- Required action -
Your task is to copy the lines of the data below from the line holding "right knee: (159, 459)" through the line holding "left shoulder: (188, 189)", inclusive, exactly and with nothing added.

#### Materials provided ####

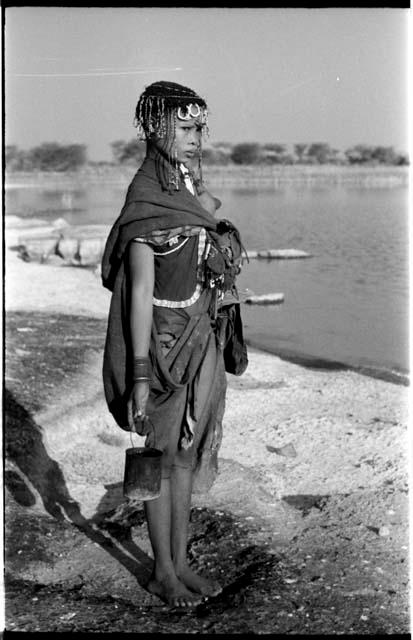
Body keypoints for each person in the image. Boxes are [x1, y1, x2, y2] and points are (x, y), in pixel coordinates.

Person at [101, 80, 247, 608]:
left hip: (201, 341)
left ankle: (181, 563)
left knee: (184, 455)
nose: (194, 138)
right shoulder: (145, 199)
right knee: (159, 459)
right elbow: (139, 292)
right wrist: (139, 374)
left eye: (197, 129)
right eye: (184, 128)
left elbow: (207, 227)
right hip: (161, 349)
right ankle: (161, 572)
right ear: (156, 130)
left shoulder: (188, 189)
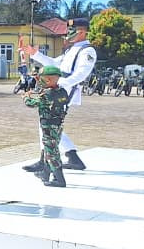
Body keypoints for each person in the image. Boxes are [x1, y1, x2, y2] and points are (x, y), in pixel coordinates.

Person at [18, 17, 97, 171]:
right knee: (49, 124)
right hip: (57, 89)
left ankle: (46, 160)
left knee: (48, 124)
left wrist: (60, 83)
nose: (67, 33)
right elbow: (55, 64)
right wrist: (35, 54)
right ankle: (70, 157)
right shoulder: (72, 49)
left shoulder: (87, 51)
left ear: (81, 32)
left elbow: (81, 74)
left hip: (63, 92)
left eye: (71, 30)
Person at [24, 64, 70, 188]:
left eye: (42, 79)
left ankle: (59, 179)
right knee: (50, 149)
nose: (40, 81)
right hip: (58, 125)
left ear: (48, 80)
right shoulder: (62, 91)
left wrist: (26, 97)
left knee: (52, 153)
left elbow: (31, 103)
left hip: (49, 126)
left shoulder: (47, 95)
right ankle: (45, 173)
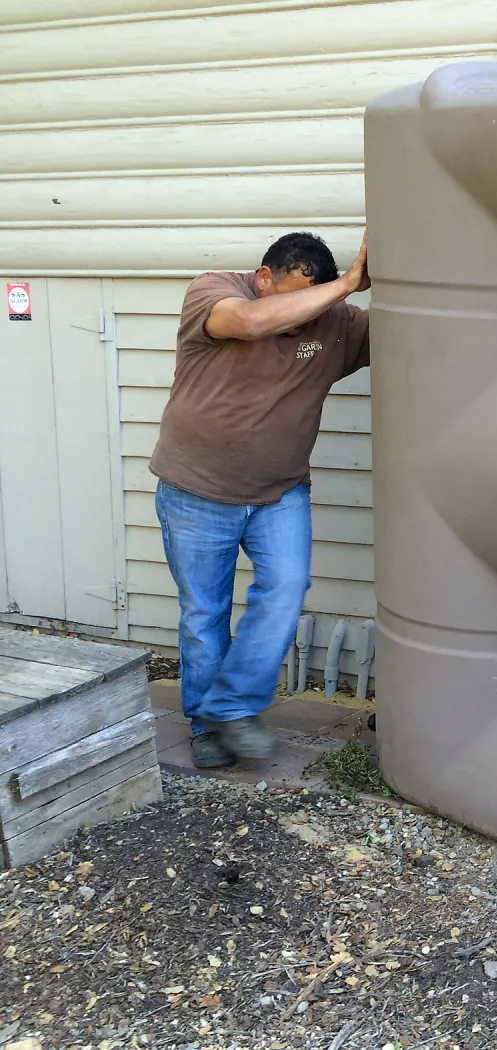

####

- Reply to the exercise -
right knee: (159, 459)
right elbow: (139, 292)
right wrist: (139, 374)
left eye: (197, 129)
right eye: (184, 128)
left elbow: (207, 227)
right hip: (161, 349)
right ankle: (161, 572)
right ear: (156, 130)
left shoulder: (188, 189)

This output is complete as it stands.